Rittinger, who was telling his story after the Broncos had won the 1989 Memorial Cup, added, “I wonder if they know now?”
And then there were the Winnipeg Warriors.
“Winnipeg was supposed to transfer to Moose Jaw,” Rittinger said, adding that it almost didn’t happen after he and Art DeFehr of the Winnipeg ownership group “shook hands at a meeting in Calgary. We went to [WHL president] Ed Chynoweth and said we had bought the team. Moose Jaw had defaulted several times.”
In fact, according to Rittinger, Moose Jaw was to have presented a $10,000 cheque for the bond. However, DeFehr checked with “the bank and the bank said the money wasn’t there.”
The league gave Moose Jaw “a couple more days and they came up with the money. So we lost that one.”
By then, Paddy Ginnell was coaching the New Westminster Bruins, who were owned by Ron Dixon, an old-school operator if ever there was one. If the price was right
, he would sell.
“Paddy says we can get this franchise,” Rittinger related. “Dixon calls one day at 3:00 a.m. He says, ‘Give me $300,000 and we’ll leave the team in New Westminster and we’ll run it but you’ll own it.’” Rittinger may have been born at night, but it hadn’t been that night.
There also was an attempt to buy the Brandon Wheat Kings.

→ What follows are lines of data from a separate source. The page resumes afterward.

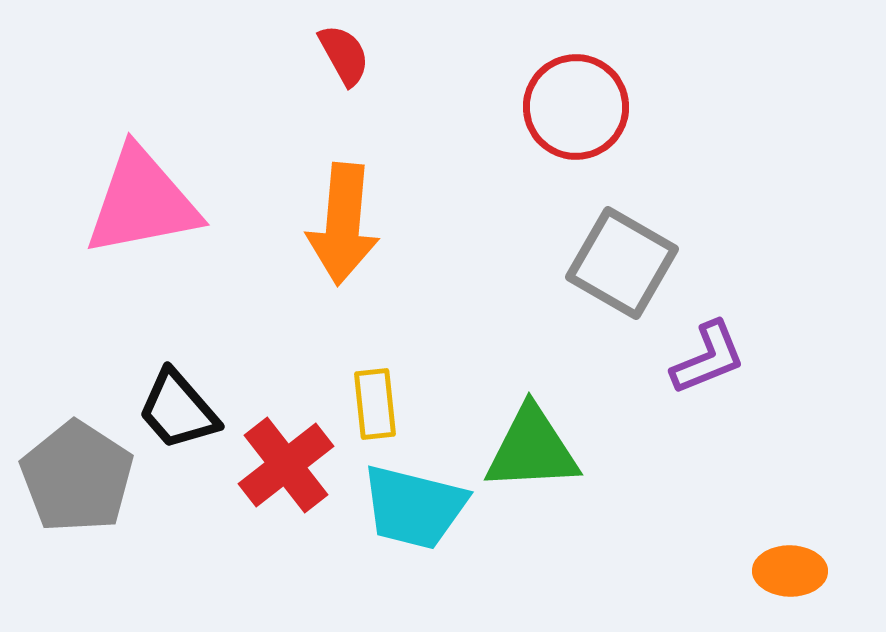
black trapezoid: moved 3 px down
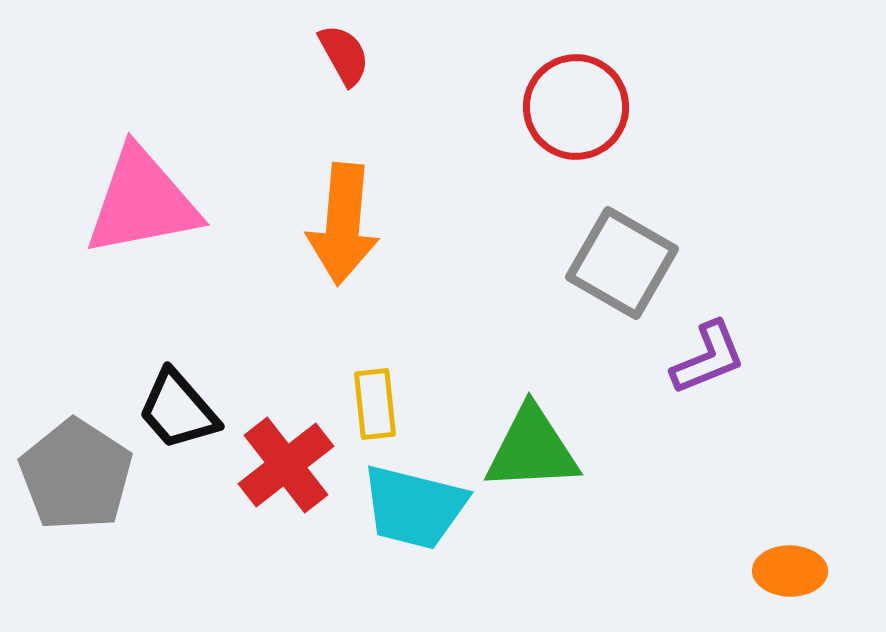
gray pentagon: moved 1 px left, 2 px up
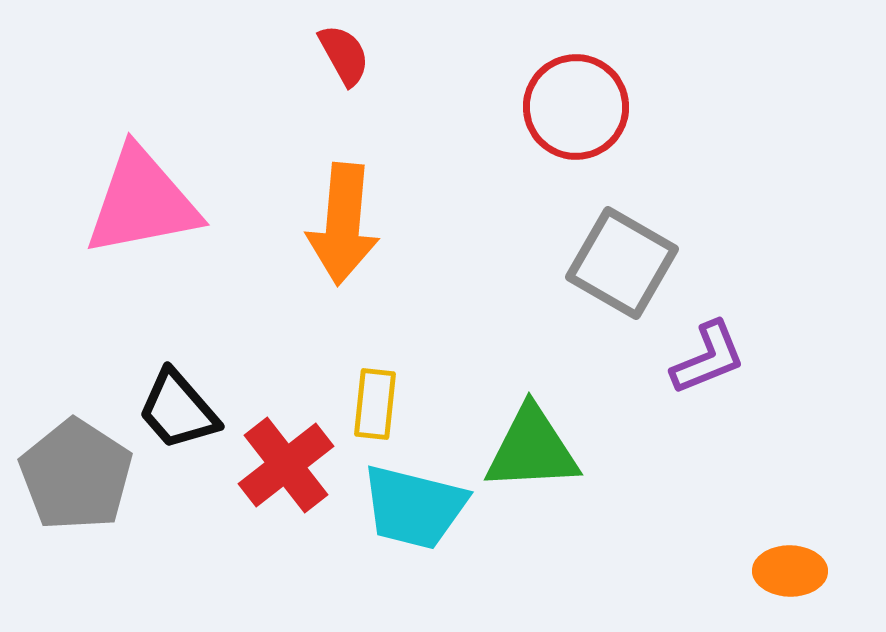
yellow rectangle: rotated 12 degrees clockwise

“Mrs. [Anne] Ross called and said, ‘I own x per cent of this club. I think I can buy up some and own fifty percent. Then you can buy it and move it.’ Paddy went to Brandon and said, ‘We’ll buy your team for $270,000.’ The league would never go for that.
“Oh, and I spoke to Fraser McColl [who owned the Victoria Cougars], but didn’t get too far with that,” Rittinger said.
The WHL, Rittinger had come to believe, wasn’t the least bit interested in returning to Swift Current.
But, before he could get too discouraged, Rittinger began hearing whispers about Kjelgaard and Al Foder perhaps wanting to sell the Lethbridge Broncos, the franchise that had originated in Swift Current. The Broncos had won one WHL championship (1982–83) in twelve seasons in the southern Alberta city.
“Kjelgaard calls Paddy and says, ‘I’ll sell you half a franchise; we’ll have a draft and divide up the players and have two teams, one in Lethbridge and one in Swift Current,’” Rittinger said.
By now, Rittinger said, the Swift Current group and Ginnell had had something of a falling out. But the group’s nest egg had grown to more than $300,000.
“Denny comes down to Swift Current,” Rittinger recalled. “He says $500,000. It was a ten-minute meeting and he went back to Lethbridge.”
As talks continued, Ed Chynoweth became involved as an arbitrator of sorts and helped settle it.